• [Activity] The output should be the line containing "minutes to appear." and every later line of the records, exactly as written, and nothing else.

════════

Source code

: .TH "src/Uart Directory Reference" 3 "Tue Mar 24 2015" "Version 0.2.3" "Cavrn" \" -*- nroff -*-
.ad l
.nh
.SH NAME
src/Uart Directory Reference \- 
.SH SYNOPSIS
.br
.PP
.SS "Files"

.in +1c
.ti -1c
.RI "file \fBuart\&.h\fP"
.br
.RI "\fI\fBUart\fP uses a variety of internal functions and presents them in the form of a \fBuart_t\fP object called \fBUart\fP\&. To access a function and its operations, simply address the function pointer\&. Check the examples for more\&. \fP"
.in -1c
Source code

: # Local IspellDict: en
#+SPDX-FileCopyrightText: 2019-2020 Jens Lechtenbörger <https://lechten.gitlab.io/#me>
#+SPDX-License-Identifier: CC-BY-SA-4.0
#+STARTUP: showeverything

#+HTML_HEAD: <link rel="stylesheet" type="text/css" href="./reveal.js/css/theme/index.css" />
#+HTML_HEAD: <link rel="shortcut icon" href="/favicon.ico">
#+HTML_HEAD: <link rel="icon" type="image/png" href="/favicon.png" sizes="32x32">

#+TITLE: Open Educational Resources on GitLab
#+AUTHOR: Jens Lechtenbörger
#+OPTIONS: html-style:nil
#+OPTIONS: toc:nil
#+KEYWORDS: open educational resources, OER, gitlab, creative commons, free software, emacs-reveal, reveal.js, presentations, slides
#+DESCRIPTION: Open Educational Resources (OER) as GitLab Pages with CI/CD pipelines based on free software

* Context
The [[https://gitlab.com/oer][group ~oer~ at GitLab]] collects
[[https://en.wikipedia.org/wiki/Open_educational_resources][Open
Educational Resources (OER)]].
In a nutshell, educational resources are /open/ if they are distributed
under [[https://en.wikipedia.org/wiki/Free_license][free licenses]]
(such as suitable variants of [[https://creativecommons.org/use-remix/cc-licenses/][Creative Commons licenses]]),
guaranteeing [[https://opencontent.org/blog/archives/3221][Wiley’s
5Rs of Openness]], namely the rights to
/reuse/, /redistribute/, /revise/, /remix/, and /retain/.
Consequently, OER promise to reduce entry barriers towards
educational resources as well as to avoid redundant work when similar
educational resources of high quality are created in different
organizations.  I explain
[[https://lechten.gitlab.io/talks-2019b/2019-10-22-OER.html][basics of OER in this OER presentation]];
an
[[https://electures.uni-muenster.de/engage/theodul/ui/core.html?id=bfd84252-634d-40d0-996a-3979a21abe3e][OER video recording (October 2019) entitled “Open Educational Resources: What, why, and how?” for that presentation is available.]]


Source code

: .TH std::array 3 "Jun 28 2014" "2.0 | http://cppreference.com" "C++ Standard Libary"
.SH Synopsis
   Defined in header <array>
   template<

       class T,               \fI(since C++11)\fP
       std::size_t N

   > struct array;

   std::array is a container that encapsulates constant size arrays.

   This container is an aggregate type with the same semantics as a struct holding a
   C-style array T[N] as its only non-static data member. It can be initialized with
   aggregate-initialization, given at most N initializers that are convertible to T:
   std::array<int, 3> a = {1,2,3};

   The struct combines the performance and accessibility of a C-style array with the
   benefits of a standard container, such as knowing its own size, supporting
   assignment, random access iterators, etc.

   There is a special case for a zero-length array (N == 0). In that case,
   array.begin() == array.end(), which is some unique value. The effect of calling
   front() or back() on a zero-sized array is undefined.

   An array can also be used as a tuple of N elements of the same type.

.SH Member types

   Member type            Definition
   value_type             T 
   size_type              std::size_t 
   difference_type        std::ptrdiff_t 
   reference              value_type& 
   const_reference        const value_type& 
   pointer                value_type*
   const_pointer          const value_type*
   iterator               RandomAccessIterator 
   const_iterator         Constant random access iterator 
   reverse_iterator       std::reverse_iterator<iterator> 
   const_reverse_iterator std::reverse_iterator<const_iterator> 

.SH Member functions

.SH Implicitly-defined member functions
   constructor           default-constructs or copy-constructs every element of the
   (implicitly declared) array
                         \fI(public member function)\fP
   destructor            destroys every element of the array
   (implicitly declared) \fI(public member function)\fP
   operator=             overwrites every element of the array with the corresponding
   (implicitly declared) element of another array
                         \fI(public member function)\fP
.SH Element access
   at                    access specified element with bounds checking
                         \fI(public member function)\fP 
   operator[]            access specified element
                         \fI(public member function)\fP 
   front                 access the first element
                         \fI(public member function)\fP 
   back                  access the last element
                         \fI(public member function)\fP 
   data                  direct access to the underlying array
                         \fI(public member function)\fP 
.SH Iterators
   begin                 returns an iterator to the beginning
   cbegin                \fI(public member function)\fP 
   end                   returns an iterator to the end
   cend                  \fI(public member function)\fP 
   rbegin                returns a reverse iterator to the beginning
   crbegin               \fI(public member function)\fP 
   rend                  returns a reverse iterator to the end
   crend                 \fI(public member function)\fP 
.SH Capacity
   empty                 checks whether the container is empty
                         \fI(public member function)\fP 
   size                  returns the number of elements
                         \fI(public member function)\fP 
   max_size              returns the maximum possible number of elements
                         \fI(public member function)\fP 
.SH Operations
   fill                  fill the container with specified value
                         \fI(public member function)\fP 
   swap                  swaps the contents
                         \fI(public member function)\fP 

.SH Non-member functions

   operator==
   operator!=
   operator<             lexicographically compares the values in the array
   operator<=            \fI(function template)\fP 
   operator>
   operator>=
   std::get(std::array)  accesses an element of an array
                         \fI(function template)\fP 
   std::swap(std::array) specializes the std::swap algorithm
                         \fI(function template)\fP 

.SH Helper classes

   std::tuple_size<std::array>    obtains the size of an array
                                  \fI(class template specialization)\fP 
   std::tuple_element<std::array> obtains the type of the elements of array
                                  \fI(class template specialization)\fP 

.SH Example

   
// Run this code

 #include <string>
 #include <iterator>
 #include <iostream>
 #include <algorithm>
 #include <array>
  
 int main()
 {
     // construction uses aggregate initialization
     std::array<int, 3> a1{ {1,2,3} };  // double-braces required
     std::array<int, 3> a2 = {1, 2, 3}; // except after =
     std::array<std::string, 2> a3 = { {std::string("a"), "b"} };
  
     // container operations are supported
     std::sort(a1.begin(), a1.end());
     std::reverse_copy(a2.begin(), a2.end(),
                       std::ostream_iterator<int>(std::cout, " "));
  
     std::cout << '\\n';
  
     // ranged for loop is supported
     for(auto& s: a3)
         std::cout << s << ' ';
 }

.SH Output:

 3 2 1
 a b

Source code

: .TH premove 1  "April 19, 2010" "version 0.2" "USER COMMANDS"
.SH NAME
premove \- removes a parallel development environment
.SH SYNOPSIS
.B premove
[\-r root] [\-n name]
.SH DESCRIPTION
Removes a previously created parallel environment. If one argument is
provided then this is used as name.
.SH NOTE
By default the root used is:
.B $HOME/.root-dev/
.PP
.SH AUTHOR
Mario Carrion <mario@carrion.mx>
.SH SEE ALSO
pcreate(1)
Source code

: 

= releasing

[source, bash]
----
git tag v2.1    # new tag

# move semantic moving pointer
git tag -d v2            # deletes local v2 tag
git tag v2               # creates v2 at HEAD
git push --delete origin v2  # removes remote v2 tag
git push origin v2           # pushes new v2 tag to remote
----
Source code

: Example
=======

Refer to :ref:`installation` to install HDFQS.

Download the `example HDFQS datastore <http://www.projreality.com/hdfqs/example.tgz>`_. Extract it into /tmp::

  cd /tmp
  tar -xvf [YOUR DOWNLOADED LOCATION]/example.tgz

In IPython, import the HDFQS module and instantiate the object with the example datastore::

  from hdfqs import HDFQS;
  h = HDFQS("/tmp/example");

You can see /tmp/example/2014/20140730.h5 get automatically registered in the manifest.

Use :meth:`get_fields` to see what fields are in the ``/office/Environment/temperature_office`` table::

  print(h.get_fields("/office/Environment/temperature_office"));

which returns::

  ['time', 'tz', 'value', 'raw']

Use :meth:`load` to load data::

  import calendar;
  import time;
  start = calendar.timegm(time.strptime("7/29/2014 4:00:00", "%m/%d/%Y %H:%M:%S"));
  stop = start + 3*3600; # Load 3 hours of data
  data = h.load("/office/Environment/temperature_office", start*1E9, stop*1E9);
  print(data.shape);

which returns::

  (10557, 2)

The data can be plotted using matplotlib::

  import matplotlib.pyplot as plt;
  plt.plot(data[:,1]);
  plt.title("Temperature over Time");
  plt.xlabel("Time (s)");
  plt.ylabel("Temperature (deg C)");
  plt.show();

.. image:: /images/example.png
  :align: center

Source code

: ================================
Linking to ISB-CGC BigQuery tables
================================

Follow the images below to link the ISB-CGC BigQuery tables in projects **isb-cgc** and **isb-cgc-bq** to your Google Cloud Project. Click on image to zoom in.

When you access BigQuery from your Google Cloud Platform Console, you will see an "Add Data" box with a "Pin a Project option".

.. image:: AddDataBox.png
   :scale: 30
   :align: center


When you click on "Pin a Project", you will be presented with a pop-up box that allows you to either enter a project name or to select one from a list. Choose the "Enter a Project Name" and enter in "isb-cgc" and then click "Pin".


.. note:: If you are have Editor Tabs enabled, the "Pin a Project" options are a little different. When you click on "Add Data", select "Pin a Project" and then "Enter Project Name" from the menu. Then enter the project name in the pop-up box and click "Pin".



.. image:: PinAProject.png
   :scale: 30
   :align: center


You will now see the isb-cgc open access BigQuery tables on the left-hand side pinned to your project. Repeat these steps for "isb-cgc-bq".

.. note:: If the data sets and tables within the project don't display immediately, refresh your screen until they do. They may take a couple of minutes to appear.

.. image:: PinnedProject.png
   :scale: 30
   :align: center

════════

• [Completed exercise]
.. note:: If the data sets and tables within the project don't display immediately, refresh your screen until they do. They may take a couple of minutes to appear.

.. image:: PinnedProject.png
   :scale: 30
   :align: center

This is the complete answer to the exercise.